__Source extract__:
"""

We used Gmail for two primary reasons:
- Increased Deliverability – @gmail.com email addresses have high deliverability across all email service providers whereas an @thecarapp.co email address may wind up under the “promotions tab” or “junk” folder.
- Disposable Addresses – In sending thousands of cold emails, you will likely receive a few spam complaints. Instead of having those complaints hurt the @thecarapp.co domain, we might as well have them hurt some free email addresses that we'll probably ditch anyway.
Our Cold Email Campaigns
The plan consisted of developing 5 different email series, sending them to a few hundred people to see which one worked the best, and then send the best one to everyone else.
I wrote a few of the series from scratch while others were “proven” cold email campaigns that I found across the web and modified slightly to fit The Car App.
We also targeted different “asks” or CTAs (Calls-To-Action):
- 15 Minutes: 1 series, 3 emails, asked for 15 minutes of time
- Interest + Discount: 1 series, 2 emails, offered a discount and asked them to reply to the email or give us a call
- Strange Question: 1 series, 2 emails, asked for a response to a “strange” question ~ ie. We're a mobile app company doing some research for used car dealerships and we're wondering if there's a mobile app solution you've been looking for, but are having trouble finding
- Sales #1 & #2: 2 series, 2 emails each, asked them to click a link to buy the app ~ this is our app, here's what it can do for you, and here's how to buy it
The winning email series was the one that asked for 15 minutes and was 3 emails long.

"""

__Data listing__:

"""

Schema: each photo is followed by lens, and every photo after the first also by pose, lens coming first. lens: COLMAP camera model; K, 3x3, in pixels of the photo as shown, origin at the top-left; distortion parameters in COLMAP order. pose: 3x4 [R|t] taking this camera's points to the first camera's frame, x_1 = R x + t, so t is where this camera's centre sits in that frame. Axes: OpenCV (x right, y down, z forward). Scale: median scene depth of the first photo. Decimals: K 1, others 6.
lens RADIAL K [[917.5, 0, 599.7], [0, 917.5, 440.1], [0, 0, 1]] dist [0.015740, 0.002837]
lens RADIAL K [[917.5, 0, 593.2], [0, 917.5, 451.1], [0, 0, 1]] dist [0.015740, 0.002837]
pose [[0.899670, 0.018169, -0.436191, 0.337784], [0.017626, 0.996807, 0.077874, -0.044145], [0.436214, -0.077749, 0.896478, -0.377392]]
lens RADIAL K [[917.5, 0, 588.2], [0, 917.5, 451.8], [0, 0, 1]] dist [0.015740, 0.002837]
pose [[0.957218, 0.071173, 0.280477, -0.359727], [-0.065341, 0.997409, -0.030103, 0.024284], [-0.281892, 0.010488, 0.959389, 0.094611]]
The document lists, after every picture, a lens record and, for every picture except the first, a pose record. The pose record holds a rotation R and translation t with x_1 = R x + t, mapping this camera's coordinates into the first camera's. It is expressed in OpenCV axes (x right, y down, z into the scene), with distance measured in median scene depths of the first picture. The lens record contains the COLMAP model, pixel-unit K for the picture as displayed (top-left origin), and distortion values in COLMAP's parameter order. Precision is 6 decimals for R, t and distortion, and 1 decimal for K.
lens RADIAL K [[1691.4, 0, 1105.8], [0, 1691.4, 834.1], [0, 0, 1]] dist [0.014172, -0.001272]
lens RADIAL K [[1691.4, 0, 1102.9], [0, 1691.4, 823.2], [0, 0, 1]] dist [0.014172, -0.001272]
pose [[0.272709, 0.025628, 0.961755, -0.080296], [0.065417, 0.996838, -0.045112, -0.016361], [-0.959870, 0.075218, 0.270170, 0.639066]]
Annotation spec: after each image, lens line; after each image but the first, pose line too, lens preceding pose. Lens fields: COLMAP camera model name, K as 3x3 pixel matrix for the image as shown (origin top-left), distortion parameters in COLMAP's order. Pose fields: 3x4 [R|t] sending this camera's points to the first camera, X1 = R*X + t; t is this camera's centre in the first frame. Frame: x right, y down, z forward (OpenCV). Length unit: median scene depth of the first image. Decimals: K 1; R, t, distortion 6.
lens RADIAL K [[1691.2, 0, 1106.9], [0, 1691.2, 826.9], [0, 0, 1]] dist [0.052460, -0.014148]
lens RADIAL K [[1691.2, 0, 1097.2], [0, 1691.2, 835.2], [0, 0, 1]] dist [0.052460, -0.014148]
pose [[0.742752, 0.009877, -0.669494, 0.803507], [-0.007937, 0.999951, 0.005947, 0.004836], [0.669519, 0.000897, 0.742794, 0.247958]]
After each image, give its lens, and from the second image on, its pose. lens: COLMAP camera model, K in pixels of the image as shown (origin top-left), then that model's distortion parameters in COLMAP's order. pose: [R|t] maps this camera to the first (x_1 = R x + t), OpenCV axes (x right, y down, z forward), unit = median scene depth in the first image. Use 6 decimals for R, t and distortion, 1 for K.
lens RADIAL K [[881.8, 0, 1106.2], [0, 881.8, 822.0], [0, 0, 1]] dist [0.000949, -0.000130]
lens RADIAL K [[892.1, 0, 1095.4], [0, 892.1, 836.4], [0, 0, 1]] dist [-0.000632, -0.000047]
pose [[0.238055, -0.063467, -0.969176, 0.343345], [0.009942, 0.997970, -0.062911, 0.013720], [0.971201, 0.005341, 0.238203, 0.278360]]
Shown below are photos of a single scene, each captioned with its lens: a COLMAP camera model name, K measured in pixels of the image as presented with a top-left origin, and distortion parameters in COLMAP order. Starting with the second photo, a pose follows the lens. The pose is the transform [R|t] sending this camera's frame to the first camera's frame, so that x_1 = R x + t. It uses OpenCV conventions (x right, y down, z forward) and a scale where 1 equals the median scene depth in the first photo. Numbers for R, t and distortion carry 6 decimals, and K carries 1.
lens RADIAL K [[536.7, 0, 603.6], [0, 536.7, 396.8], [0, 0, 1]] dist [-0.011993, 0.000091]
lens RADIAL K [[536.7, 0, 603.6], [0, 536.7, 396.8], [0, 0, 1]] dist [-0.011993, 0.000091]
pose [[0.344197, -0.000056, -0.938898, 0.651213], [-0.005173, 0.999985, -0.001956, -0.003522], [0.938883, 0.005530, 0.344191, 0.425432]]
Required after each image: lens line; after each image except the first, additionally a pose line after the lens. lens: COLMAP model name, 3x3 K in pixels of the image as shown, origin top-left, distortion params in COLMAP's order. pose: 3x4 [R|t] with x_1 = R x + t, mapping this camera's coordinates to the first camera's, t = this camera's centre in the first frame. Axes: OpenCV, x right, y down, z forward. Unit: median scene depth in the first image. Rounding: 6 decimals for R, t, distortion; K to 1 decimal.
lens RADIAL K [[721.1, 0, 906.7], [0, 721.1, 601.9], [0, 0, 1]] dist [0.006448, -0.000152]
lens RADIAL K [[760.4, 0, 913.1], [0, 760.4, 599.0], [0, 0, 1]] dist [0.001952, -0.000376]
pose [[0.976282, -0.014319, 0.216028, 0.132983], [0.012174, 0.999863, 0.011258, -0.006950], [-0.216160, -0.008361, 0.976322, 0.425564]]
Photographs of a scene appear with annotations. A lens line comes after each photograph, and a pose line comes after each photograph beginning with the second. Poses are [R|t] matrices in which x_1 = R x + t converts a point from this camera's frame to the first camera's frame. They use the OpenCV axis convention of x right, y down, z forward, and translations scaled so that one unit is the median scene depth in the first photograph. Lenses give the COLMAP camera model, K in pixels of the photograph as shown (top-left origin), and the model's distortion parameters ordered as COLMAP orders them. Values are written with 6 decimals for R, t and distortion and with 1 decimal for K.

"""

__Exercise directions__: Print the part of the cold email text that begins at the words "We used Gmail" and stops after "The Car App.". The entries have nothing to do with the cold email text.

__Answer section__:
We used Gmail for two primary reasons:
- Increased Deliverability – @gmail.com email addresses have high deliverability across all email service providers whereas an @thecarapp.co email address may wind up under the “promotions tab” or “junk” folder.
- Disposable Addresses – In sending thousands of cold emails, you will likely receive a few spam complaints. Instead of having those complaints hurt the @thecarapp.co domain, we might as well have them hurt some free email addresses that we'll probably ditch anyway.
Our Cold Email Campaigns
The plan consisted of developing 5 different email series, sending them to a few hundred people to see which one worked the best, and then send the best one to everyone else.
I wrote a few of the series from scratch while others were “proven” cold email campaigns that I found across the web and modified slightly to fit The Car App.